*** Opening of Material provided ***
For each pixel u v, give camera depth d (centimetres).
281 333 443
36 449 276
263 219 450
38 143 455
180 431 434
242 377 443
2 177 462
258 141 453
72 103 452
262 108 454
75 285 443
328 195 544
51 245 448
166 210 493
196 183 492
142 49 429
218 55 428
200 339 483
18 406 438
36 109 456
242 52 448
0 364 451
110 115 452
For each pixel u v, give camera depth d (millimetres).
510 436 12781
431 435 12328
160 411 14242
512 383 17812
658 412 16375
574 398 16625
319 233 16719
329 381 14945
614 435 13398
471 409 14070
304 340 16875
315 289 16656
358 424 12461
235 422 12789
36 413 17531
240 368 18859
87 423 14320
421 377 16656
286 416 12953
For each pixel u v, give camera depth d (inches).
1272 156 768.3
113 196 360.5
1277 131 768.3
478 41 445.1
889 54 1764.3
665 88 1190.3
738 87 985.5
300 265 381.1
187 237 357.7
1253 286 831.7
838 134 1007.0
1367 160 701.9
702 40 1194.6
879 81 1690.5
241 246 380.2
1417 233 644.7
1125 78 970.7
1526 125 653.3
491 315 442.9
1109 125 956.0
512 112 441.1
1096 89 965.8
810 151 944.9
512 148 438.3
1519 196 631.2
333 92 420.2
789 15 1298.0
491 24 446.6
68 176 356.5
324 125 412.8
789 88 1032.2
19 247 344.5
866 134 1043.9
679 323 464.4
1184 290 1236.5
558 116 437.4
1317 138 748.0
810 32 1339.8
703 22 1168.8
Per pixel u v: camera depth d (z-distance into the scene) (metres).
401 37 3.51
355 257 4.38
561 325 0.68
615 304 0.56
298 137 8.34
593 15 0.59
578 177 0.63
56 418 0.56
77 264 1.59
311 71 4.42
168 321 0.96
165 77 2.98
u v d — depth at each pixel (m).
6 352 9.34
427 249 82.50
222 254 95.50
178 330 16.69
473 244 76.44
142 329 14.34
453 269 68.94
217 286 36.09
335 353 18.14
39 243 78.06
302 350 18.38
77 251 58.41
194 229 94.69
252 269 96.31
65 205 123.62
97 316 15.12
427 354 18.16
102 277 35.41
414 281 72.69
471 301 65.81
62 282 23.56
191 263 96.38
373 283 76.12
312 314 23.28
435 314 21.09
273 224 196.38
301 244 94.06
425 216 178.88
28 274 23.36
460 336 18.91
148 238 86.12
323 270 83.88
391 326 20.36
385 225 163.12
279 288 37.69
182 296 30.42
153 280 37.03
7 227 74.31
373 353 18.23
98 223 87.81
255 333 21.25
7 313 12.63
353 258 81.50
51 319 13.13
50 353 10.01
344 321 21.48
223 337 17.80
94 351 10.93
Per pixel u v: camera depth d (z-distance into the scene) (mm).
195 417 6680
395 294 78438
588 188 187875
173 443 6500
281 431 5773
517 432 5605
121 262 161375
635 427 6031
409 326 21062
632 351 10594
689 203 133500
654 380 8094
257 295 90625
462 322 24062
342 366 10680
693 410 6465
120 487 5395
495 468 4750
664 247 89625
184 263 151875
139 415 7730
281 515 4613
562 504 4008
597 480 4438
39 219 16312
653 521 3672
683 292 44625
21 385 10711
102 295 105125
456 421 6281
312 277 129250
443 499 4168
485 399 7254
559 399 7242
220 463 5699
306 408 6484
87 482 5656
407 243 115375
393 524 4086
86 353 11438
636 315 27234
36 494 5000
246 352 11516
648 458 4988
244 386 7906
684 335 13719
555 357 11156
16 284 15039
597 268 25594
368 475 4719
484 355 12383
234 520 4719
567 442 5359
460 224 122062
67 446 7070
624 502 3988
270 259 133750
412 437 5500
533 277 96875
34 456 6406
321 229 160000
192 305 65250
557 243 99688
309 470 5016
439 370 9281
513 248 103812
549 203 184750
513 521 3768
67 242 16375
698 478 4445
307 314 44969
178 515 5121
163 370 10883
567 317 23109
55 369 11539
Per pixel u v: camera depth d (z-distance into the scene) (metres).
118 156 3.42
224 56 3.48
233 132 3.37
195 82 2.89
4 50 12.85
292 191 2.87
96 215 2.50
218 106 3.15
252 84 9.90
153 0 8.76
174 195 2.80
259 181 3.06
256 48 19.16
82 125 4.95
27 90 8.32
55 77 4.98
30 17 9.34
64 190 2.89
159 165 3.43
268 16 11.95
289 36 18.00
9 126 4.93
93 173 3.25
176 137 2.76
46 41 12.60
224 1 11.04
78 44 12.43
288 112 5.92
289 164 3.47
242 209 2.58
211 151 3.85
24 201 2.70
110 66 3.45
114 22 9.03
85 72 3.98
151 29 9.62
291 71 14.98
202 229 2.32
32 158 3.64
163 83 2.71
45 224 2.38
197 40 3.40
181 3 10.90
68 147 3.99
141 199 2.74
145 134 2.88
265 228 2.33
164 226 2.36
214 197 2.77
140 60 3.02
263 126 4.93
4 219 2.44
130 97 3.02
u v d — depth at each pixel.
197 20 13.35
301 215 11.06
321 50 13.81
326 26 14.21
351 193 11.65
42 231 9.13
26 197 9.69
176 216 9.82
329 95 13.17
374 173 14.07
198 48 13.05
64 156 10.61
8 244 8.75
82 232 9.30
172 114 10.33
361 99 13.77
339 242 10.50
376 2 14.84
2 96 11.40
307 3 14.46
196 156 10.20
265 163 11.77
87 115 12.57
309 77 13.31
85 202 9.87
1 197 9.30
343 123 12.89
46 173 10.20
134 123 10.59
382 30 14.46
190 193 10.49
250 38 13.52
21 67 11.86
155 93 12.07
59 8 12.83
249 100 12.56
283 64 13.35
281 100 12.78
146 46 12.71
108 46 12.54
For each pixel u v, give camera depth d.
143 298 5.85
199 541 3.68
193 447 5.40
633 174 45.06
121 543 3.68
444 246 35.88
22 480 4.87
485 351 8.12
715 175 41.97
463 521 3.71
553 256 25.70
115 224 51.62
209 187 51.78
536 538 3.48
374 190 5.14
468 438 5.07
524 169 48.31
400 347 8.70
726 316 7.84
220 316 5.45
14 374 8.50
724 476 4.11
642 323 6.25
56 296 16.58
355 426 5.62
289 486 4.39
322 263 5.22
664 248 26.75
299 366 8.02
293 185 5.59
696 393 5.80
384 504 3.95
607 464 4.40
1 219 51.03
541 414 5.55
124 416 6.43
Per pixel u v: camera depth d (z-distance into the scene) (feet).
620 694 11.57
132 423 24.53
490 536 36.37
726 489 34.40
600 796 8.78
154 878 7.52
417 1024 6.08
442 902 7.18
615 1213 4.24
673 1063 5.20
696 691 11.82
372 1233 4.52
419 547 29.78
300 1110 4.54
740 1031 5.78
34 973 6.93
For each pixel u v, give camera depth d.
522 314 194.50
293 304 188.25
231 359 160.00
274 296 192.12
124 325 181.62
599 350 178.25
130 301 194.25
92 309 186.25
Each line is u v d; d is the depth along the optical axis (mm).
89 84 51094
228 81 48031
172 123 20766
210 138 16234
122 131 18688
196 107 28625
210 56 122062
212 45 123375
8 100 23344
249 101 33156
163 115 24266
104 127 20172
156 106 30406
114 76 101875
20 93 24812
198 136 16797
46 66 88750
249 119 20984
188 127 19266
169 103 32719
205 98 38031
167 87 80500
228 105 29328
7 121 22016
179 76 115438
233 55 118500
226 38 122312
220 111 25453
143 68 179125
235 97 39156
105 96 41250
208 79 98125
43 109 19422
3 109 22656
*** Close of Material provided ***
= What is required =
Every entry should be output exactly as written, please.

= Task answer =
For each pixel u v, give camera depth d (centimetres).
281 333 443
36 449 276
263 219 450
38 143 455
180 431 434
242 377 443
2 177 462
258 141 453
72 103 452
262 108 454
75 285 443
328 195 544
51 245 448
166 210 493
196 183 492
142 49 429
218 55 428
200 339 483
18 406 438
36 109 456
242 52 448
0 364 451
110 115 452
For each pixel u v, give camera depth d (millimetres).
510 436 12781
431 435 12328
160 411 14242
512 383 17812
658 412 16375
574 398 16625
319 233 16719
329 381 14945
614 435 13398
471 409 14070
304 340 16875
315 289 16656
358 424 12461
235 422 12789
36 413 17531
240 368 18859
87 423 14320
421 377 16656
286 416 12953
For each pixel u v, give camera depth d (inches).
1272 156 768.3
113 196 360.5
1277 131 768.3
478 41 445.1
889 54 1764.3
665 88 1190.3
738 87 985.5
300 265 381.1
187 237 357.7
1253 286 831.7
838 134 1007.0
1367 160 701.9
702 40 1194.6
879 81 1690.5
241 246 380.2
1417 233 644.7
1125 78 970.7
1526 125 653.3
491 315 442.9
1109 125 956.0
512 112 441.1
1096 89 965.8
810 151 944.9
512 148 438.3
1519 196 631.2
333 92 420.2
789 15 1298.0
491 24 446.6
68 176 356.5
324 125 412.8
789 88 1032.2
19 247 344.5
866 134 1043.9
679 323 464.4
1184 290 1236.5
558 116 437.4
1317 138 748.0
810 32 1339.8
703 22 1168.8
Per pixel u v: camera depth d (z-distance into the scene) (metres).
401 37 3.51
355 257 4.38
561 325 0.68
615 304 0.56
298 137 8.34
593 15 0.59
578 177 0.63
56 418 0.56
77 264 1.59
311 71 4.42
168 321 0.96
165 77 2.98
u v d — depth at each pixel (m).
6 352 9.34
427 249 82.50
222 254 95.50
178 330 16.69
473 244 76.44
142 329 14.34
453 269 68.94
217 286 36.09
335 353 18.14
39 243 78.06
302 350 18.38
77 251 58.41
194 229 94.69
252 269 96.31
65 205 123.62
97 316 15.12
427 354 18.16
102 277 35.41
414 281 72.69
471 301 65.81
62 282 23.56
191 263 96.38
373 283 76.12
312 314 23.28
435 314 21.09
273 224 196.38
301 244 94.06
425 216 178.88
28 274 23.36
460 336 18.91
148 238 86.12
323 270 83.88
391 326 20.36
385 225 163.12
279 288 37.69
182 296 30.42
153 280 37.03
7 227 74.31
373 353 18.23
98 223 87.81
255 333 21.25
7 313 12.63
353 258 81.50
51 319 13.13
50 353 10.01
344 321 21.48
223 337 17.80
94 351 10.93
Per pixel u v: camera depth d (z-distance into the scene) (mm).
195 417 6680
395 294 78438
588 188 187875
173 443 6500
281 431 5773
517 432 5605
121 262 161375
635 427 6031
409 326 21062
632 351 10594
689 203 133500
654 380 8094
257 295 90625
462 322 24062
342 366 10680
693 410 6465
120 487 5395
495 468 4750
664 247 89625
184 263 151875
139 415 7730
281 515 4613
562 504 4008
597 480 4438
39 219 16312
653 521 3672
683 292 44625
21 385 10711
102 295 105125
456 421 6281
312 277 129250
443 499 4168
485 399 7254
559 399 7242
220 463 5699
306 408 6484
87 482 5656
407 243 115375
393 524 4086
86 353 11438
636 315 27234
36 494 5000
246 352 11516
648 458 4988
244 386 7906
684 335 13719
555 357 11156
16 284 15039
597 268 25594
368 475 4719
484 355 12383
234 520 4719
567 442 5359
460 224 122062
67 446 7070
624 502 3988
270 259 133750
412 437 5500
533 277 96875
34 456 6406
321 229 160000
192 305 65250
557 243 99688
309 470 5016
439 370 9281
513 248 103812
549 203 184750
513 521 3768
67 242 16375
698 478 4445
307 314 44969
178 515 5121
163 370 10883
567 317 23109
55 369 11539
Per pixel u v: camera depth d (z-distance into the scene) (metres).
118 156 3.42
224 56 3.48
233 132 3.37
195 82 2.89
4 50 12.85
292 191 2.87
96 215 2.50
218 106 3.15
252 84 9.90
153 0 8.76
174 195 2.80
259 181 3.06
256 48 19.16
82 125 4.95
27 90 8.32
55 77 4.98
30 17 9.34
64 190 2.89
159 165 3.43
268 16 11.95
289 36 18.00
9 126 4.93
93 173 3.25
176 137 2.76
46 41 12.60
224 1 11.04
78 44 12.43
288 112 5.92
289 164 3.47
242 209 2.58
211 151 3.85
24 201 2.70
110 66 3.45
114 22 9.03
85 72 3.98
151 29 9.62
291 71 14.98
202 229 2.32
32 158 3.64
163 83 2.71
45 224 2.38
197 40 3.40
181 3 10.90
68 147 3.99
141 199 2.74
145 134 2.88
265 228 2.33
164 226 2.36
214 197 2.77
140 60 3.02
263 126 4.93
4 219 2.44
130 97 3.02
u v d — depth at each pixel.
197 20 13.35
301 215 11.06
321 50 13.81
326 26 14.21
351 193 11.65
42 231 9.13
26 197 9.69
176 216 9.82
329 95 13.17
374 173 14.07
198 48 13.05
64 156 10.61
8 244 8.75
82 232 9.30
172 114 10.33
361 99 13.77
339 242 10.50
376 2 14.84
2 96 11.40
307 3 14.46
196 156 10.20
265 163 11.77
87 115 12.57
309 77 13.31
85 202 9.87
1 197 9.30
343 123 12.89
46 173 10.20
134 123 10.59
382 30 14.46
190 193 10.49
250 38 13.52
21 67 11.86
155 93 12.07
59 8 12.83
249 100 12.56
283 64 13.35
281 100 12.78
146 46 12.71
108 46 12.54
For each pixel u v, give camera depth d.
143 298 5.85
199 541 3.68
193 447 5.40
633 174 45.06
121 543 3.68
444 246 35.88
22 480 4.87
485 351 8.12
715 175 41.97
463 521 3.71
553 256 25.70
115 224 51.62
209 187 51.78
536 538 3.48
374 190 5.14
468 438 5.07
524 169 48.31
400 347 8.70
726 316 7.84
220 316 5.45
14 374 8.50
724 476 4.11
642 323 6.25
56 296 16.58
355 426 5.62
289 486 4.39
322 263 5.22
664 248 26.75
299 366 8.02
293 185 5.59
696 393 5.80
384 504 3.95
607 464 4.40
1 219 51.03
541 414 5.55
124 416 6.43
Per pixel u v: camera depth d (z-distance into the scene) (feet).
620 694 11.57
132 423 24.53
490 536 36.37
726 489 34.40
600 796 8.78
154 878 7.52
417 1024 6.08
442 902 7.18
615 1213 4.24
673 1063 5.20
696 691 11.82
372 1233 4.52
419 547 29.78
300 1110 4.54
740 1031 5.78
34 973 6.93
For each pixel u v, give camera depth d.
522 314 194.50
293 304 188.25
231 359 160.00
274 296 192.12
124 325 181.62
599 350 178.25
130 301 194.25
92 309 186.25
Each line is u v d; d is the depth along the optical axis (mm).
89 84 51094
228 81 48031
172 123 20766
210 138 16234
122 131 18688
196 107 28625
210 56 122062
212 45 123375
8 100 23344
249 101 33156
163 115 24266
104 127 20172
156 106 30406
114 76 101875
20 93 24812
198 136 16797
46 66 88750
249 119 20984
188 127 19266
169 103 32719
205 98 38031
167 87 80500
228 105 29328
7 121 22016
179 76 115438
233 55 118500
226 38 122312
220 111 25453
143 68 179125
235 97 39156
105 96 41250
208 79 98125
43 109 19422
3 109 22656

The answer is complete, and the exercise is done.